Task requirements ▸
In the records below, find the line that contains "Daniela Costa", then write out that line and each one after it exactly, up to and including the last.

________________________

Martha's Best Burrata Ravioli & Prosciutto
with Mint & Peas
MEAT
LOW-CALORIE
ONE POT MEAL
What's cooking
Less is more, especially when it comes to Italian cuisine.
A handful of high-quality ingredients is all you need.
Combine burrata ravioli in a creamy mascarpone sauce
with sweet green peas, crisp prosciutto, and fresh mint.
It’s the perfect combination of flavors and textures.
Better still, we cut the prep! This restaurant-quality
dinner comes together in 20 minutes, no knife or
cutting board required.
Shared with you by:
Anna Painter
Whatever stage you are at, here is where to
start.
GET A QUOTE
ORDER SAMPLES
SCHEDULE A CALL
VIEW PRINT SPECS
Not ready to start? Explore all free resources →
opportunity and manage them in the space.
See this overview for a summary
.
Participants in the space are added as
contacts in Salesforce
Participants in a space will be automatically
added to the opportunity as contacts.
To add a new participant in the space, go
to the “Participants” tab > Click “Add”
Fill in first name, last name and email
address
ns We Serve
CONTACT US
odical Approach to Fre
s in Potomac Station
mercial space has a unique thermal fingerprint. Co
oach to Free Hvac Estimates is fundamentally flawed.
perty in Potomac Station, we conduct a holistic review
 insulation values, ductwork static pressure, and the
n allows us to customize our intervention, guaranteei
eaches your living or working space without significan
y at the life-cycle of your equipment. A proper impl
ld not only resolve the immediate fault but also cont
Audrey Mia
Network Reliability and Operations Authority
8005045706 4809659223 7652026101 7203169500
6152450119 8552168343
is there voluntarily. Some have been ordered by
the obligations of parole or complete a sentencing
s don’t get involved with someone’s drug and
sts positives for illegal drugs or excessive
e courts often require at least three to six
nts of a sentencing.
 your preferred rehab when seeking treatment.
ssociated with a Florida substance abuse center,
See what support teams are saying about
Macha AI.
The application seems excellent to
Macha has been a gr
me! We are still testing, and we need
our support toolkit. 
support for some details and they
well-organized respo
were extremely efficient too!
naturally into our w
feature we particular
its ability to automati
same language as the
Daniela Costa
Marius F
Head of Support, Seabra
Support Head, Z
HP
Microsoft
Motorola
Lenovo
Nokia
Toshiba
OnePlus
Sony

________________________

Solved problem ▸
Daniela Costa
Marius F
Head of Support, Seabra
Support Head, Z
HP
Microsoft
Motorola
Lenovo
Nokia
Toshiba
OnePlus
Sony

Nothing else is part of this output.